------ Recorded information ------

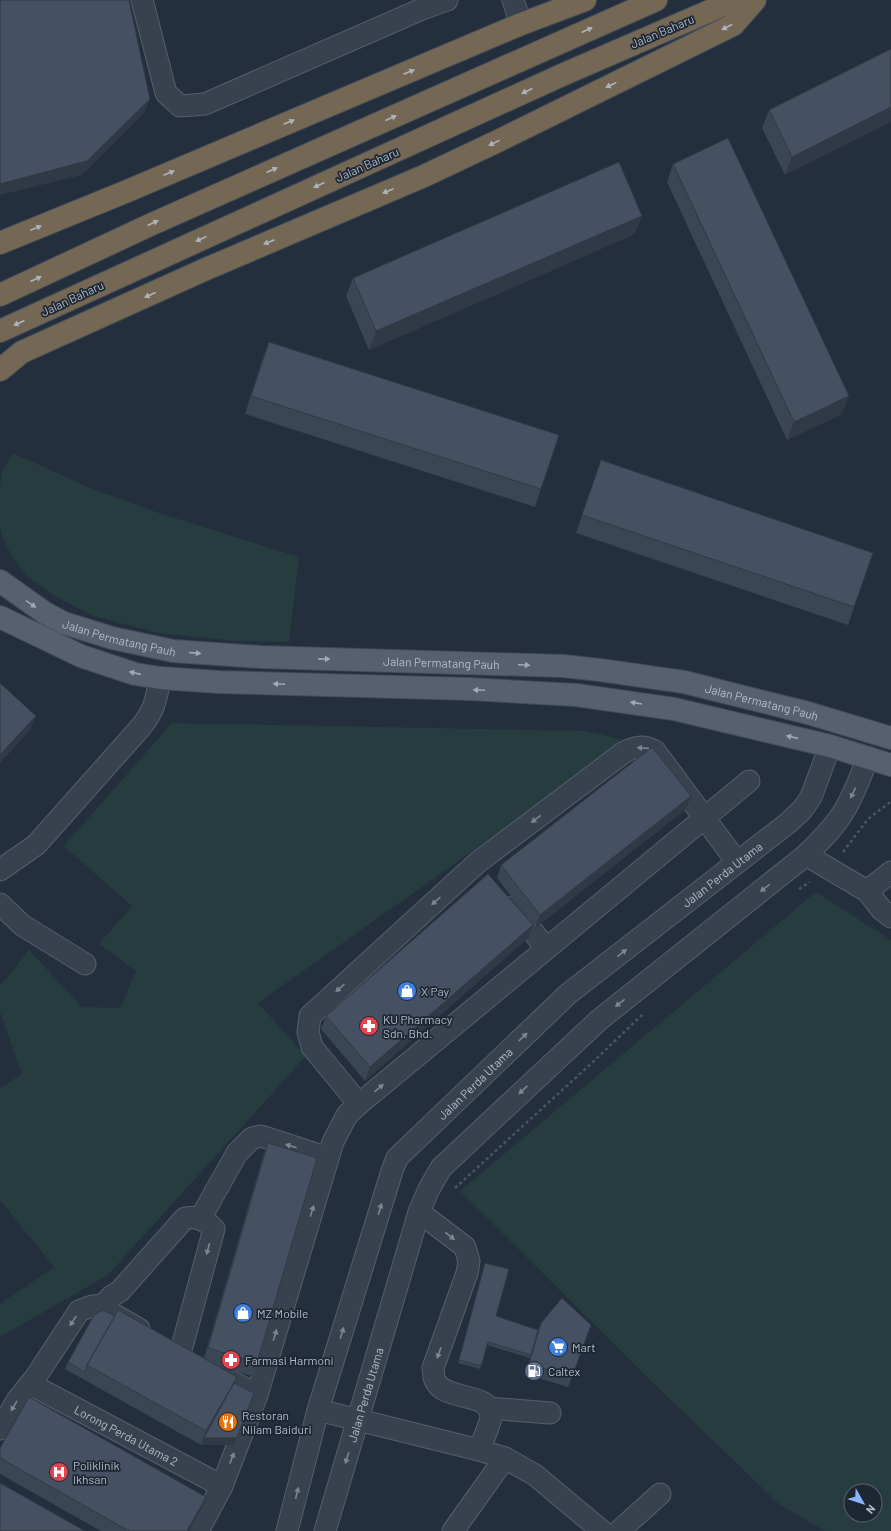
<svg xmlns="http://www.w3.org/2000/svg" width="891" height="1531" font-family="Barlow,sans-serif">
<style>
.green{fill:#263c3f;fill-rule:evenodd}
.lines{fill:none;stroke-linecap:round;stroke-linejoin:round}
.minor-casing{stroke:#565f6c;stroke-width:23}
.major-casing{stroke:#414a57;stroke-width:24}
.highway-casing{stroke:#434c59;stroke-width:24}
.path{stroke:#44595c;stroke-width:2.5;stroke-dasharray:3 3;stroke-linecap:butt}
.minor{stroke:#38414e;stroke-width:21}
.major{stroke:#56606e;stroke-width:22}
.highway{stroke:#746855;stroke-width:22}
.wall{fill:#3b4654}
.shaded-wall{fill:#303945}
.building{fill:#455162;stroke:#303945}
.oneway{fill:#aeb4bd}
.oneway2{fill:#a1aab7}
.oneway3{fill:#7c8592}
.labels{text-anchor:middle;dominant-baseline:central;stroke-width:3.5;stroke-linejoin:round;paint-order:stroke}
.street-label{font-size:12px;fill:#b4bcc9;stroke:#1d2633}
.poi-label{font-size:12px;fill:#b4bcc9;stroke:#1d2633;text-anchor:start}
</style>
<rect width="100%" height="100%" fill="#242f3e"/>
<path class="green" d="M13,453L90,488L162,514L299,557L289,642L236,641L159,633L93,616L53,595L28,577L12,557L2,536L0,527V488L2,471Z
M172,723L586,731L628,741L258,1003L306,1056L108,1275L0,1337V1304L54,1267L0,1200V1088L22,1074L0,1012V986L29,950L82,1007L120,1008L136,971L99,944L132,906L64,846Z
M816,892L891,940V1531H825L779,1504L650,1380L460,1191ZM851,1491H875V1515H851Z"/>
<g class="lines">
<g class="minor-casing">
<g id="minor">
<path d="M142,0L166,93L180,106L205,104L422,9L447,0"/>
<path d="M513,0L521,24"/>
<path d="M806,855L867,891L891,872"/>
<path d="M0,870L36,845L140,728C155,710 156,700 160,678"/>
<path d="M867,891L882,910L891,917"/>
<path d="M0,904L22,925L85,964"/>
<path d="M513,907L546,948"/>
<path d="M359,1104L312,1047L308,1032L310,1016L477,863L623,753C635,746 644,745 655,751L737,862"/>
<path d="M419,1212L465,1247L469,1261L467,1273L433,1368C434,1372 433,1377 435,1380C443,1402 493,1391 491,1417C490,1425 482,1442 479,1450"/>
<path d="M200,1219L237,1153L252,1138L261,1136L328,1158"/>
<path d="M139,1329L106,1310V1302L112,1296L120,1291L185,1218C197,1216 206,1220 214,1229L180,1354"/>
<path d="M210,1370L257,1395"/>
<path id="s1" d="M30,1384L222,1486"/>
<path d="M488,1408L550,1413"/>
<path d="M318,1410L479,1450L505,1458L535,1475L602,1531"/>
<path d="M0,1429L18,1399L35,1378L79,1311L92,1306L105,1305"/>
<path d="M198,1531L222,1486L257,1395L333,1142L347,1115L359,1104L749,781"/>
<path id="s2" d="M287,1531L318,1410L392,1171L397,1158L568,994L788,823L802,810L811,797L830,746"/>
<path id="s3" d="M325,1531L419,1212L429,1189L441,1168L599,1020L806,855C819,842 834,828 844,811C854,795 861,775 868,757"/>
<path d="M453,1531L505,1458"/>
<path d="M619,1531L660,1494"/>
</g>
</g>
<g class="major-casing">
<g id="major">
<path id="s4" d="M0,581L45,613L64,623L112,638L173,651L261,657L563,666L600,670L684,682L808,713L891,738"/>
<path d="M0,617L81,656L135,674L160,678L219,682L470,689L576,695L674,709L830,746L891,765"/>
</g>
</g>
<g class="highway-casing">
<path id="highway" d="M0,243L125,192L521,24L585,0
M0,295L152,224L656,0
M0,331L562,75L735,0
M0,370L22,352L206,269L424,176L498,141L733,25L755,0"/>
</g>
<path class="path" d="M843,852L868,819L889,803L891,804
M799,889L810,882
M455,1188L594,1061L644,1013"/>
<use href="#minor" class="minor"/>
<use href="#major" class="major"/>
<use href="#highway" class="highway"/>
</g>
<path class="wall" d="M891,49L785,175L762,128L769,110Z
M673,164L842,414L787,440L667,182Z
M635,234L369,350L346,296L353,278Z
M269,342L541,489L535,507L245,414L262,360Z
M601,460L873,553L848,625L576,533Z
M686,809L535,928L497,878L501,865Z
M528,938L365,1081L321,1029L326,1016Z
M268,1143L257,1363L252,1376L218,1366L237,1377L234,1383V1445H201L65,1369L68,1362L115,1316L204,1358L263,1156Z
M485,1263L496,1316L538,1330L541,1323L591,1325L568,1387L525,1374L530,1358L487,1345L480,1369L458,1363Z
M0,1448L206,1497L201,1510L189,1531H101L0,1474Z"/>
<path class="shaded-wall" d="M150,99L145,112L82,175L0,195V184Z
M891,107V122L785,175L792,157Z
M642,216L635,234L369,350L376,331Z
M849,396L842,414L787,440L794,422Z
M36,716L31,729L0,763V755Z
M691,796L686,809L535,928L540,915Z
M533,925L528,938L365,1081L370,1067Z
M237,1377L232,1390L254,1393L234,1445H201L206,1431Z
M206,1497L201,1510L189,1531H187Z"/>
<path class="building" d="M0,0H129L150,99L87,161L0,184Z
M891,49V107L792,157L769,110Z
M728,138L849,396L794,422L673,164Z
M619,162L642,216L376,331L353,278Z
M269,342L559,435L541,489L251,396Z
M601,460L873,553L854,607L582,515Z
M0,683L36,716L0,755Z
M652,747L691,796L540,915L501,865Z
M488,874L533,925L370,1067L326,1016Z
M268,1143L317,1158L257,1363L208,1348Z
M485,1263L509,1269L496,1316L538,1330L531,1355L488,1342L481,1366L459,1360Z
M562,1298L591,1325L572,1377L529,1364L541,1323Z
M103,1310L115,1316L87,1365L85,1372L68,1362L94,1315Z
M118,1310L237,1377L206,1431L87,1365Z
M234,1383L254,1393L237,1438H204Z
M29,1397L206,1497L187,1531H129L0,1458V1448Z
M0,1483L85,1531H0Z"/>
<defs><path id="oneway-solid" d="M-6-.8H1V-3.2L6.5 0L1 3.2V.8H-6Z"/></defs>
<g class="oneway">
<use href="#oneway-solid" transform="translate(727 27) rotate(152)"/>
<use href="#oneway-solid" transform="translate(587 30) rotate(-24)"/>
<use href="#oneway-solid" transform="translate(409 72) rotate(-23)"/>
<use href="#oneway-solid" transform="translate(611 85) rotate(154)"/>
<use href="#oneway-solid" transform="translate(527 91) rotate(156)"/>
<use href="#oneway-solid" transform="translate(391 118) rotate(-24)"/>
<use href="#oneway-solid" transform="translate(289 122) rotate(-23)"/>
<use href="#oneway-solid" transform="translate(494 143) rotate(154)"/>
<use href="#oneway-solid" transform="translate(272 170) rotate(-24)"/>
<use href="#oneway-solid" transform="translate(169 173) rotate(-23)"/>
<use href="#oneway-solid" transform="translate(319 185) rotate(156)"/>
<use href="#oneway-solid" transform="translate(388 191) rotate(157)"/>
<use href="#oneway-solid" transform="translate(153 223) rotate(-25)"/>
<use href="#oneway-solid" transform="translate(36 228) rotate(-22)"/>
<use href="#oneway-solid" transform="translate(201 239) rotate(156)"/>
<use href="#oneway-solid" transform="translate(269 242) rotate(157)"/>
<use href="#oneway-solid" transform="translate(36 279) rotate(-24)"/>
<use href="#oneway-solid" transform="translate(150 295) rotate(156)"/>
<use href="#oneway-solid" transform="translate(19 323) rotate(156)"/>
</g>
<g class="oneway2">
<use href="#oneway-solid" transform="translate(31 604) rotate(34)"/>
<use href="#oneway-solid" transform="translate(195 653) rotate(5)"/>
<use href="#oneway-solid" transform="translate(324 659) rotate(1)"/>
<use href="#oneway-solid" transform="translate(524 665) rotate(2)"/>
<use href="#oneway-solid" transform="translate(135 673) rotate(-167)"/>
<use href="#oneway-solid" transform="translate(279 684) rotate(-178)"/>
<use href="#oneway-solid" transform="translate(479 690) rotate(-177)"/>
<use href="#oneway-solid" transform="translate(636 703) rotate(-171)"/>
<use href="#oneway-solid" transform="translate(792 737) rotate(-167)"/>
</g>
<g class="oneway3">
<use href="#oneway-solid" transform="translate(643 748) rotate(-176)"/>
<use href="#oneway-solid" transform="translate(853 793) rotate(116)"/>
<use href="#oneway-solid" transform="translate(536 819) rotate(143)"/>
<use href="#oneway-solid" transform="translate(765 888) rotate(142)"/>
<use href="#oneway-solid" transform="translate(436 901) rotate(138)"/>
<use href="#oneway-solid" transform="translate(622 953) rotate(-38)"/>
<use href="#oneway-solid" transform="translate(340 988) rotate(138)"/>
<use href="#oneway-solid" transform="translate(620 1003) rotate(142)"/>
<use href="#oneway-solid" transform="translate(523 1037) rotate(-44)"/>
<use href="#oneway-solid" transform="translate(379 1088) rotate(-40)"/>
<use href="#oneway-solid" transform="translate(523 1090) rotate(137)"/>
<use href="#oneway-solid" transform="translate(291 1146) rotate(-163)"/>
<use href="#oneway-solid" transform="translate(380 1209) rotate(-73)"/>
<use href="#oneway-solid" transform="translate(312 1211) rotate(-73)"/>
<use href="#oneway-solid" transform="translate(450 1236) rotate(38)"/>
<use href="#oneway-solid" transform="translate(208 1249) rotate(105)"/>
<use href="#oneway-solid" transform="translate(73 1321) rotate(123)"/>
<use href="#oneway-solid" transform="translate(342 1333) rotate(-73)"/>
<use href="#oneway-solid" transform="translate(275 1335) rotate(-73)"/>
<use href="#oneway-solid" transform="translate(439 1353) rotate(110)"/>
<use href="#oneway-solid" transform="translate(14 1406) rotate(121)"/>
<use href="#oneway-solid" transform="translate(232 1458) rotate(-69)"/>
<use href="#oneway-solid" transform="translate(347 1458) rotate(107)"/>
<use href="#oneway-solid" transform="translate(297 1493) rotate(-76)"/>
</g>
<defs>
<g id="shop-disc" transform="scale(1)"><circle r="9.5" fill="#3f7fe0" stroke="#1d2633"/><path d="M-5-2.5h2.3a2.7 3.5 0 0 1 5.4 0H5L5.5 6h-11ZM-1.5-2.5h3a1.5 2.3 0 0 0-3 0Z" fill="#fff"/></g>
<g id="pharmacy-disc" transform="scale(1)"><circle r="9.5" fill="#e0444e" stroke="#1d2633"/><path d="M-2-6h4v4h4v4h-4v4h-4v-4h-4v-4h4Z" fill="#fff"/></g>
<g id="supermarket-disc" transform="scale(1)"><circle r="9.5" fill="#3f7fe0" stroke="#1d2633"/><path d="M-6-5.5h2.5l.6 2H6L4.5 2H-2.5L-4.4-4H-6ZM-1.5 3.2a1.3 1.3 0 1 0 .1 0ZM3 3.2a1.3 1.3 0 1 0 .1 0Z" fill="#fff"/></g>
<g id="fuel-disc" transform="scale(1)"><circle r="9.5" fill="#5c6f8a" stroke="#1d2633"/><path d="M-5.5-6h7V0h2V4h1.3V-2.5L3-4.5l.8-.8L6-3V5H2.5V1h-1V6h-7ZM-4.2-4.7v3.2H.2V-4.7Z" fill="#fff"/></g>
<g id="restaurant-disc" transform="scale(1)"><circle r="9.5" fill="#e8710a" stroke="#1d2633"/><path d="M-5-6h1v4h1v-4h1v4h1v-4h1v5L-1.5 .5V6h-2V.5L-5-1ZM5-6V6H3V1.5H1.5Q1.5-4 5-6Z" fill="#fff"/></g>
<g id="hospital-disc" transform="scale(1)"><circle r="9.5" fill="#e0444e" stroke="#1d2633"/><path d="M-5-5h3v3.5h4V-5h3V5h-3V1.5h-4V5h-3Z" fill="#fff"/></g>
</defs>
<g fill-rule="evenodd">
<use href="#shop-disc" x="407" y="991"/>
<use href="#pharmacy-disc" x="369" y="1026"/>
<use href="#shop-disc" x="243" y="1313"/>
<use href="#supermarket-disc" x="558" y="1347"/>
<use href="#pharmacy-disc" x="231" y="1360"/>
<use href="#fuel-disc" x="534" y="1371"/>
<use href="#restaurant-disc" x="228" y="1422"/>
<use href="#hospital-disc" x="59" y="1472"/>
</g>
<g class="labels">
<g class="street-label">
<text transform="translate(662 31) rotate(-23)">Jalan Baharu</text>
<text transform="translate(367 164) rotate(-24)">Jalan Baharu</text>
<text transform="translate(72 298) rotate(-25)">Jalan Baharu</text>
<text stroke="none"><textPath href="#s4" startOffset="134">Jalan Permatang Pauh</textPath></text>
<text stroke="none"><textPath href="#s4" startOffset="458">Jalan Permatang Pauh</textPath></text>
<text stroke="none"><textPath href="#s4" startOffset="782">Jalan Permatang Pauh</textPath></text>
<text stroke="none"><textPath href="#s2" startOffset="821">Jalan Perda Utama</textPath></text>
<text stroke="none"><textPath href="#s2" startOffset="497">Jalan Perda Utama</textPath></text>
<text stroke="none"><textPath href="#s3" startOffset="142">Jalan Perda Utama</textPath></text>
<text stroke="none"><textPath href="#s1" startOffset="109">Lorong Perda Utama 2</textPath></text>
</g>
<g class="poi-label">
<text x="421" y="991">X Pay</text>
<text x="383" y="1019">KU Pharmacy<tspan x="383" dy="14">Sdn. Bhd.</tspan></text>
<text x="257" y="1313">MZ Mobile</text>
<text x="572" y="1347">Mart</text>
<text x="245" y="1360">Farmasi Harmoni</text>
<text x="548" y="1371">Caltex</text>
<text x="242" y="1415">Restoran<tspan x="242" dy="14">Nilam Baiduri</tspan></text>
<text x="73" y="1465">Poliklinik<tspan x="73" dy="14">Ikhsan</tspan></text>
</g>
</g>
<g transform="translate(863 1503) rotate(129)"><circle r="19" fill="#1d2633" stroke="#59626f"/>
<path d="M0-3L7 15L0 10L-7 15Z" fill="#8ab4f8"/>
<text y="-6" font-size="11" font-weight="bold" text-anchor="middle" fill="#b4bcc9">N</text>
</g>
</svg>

------
------ Recorded information ------

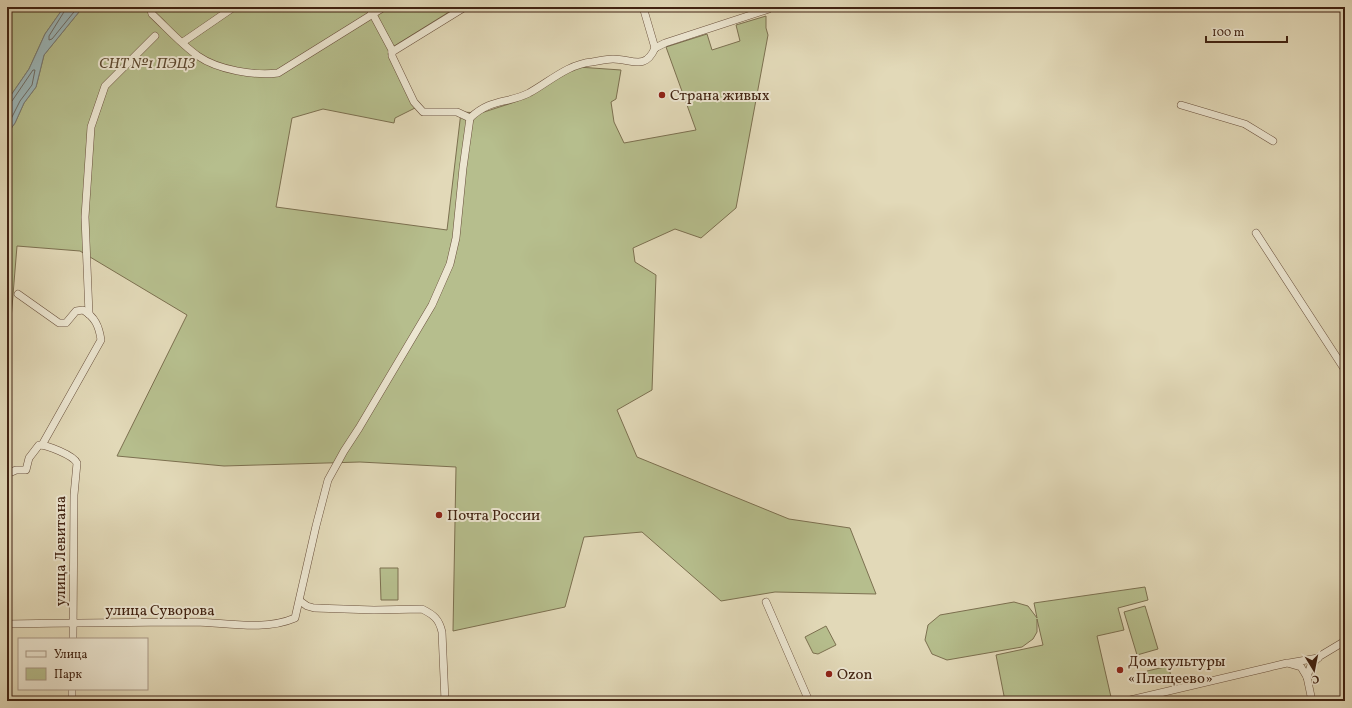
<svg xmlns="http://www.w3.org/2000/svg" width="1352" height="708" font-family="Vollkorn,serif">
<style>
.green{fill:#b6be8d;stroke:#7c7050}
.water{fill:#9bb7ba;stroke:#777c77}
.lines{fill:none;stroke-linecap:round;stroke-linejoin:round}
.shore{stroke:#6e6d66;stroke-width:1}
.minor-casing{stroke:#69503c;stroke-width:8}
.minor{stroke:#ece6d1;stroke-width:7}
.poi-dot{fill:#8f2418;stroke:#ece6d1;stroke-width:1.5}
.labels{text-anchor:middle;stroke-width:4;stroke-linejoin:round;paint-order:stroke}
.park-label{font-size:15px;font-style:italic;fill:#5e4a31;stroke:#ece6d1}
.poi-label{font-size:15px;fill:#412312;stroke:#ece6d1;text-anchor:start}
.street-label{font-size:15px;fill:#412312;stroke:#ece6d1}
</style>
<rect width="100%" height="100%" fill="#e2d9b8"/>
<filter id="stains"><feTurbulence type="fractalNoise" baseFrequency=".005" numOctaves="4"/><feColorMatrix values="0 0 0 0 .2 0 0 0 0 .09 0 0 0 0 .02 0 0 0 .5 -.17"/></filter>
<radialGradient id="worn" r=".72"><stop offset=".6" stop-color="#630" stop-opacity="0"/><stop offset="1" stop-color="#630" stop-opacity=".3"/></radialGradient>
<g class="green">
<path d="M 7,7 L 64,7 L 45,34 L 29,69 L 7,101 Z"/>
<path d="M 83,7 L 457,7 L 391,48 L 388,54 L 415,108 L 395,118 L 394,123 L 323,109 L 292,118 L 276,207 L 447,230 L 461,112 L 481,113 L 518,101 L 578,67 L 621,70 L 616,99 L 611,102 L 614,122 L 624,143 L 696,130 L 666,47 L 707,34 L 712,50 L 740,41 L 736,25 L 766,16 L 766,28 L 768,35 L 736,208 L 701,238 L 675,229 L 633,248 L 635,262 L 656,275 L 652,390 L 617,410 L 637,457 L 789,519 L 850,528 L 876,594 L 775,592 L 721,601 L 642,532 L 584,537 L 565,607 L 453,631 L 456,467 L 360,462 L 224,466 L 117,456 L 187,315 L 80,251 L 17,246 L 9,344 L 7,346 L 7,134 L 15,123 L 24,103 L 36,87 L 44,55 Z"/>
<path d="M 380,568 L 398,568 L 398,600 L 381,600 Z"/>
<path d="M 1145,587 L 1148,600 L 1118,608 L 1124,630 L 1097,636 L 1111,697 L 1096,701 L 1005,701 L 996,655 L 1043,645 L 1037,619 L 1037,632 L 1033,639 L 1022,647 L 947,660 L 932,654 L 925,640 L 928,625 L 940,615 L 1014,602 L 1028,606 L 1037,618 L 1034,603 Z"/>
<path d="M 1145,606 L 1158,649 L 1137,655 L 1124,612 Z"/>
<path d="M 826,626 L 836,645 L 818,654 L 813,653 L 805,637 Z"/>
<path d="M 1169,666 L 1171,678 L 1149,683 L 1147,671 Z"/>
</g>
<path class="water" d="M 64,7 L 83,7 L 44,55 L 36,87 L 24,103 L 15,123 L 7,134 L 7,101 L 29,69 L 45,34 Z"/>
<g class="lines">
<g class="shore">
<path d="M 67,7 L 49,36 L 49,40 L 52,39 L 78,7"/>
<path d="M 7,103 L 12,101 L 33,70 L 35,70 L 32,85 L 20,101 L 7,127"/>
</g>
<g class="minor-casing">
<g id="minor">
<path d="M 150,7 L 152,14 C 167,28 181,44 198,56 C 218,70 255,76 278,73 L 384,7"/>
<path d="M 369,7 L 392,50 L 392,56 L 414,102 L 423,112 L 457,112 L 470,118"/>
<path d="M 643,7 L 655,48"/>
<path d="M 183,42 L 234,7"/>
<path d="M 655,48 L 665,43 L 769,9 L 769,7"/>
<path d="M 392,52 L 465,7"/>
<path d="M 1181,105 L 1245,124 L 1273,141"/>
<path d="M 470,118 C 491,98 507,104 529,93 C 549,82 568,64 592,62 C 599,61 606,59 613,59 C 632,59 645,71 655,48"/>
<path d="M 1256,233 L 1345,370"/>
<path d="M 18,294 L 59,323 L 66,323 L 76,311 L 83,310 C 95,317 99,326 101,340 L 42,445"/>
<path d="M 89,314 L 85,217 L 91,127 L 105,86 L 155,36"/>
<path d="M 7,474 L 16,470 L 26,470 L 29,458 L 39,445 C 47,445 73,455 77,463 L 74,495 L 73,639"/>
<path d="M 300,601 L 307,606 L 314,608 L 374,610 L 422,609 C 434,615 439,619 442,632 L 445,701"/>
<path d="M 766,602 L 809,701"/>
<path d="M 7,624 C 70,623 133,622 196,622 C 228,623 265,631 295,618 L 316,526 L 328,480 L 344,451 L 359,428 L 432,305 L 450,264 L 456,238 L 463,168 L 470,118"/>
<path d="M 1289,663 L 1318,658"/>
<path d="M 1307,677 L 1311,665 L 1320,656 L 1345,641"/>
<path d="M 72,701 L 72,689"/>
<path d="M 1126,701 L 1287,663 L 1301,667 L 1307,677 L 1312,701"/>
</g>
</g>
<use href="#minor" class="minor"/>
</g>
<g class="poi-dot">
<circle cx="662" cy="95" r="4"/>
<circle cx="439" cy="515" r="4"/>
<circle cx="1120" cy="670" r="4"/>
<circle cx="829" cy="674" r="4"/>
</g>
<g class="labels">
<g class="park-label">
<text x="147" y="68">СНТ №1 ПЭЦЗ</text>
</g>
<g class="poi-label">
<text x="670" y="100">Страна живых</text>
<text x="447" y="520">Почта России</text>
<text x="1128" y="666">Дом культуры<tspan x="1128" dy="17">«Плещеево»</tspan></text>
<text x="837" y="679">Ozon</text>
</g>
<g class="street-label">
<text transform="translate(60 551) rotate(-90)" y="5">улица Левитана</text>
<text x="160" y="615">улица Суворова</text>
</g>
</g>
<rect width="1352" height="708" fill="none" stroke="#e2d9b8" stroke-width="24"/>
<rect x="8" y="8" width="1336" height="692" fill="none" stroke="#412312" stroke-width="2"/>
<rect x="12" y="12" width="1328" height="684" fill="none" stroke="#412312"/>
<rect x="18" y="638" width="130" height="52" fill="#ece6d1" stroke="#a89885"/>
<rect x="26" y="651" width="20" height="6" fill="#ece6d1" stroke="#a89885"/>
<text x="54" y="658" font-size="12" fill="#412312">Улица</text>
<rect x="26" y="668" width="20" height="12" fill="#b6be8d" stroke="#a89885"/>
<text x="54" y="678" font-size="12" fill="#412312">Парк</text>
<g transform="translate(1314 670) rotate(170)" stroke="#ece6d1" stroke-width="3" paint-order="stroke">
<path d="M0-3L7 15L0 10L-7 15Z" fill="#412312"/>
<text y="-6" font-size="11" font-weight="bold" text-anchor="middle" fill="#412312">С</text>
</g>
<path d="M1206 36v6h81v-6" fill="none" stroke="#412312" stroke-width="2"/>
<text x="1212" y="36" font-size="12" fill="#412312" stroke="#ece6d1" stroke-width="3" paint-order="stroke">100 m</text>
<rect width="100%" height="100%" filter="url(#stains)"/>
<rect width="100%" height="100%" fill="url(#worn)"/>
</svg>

------

Tally up how many lines in the preceding listing contain the word "xmlns". Give nothing but the number.

**Answer to the problem:** 2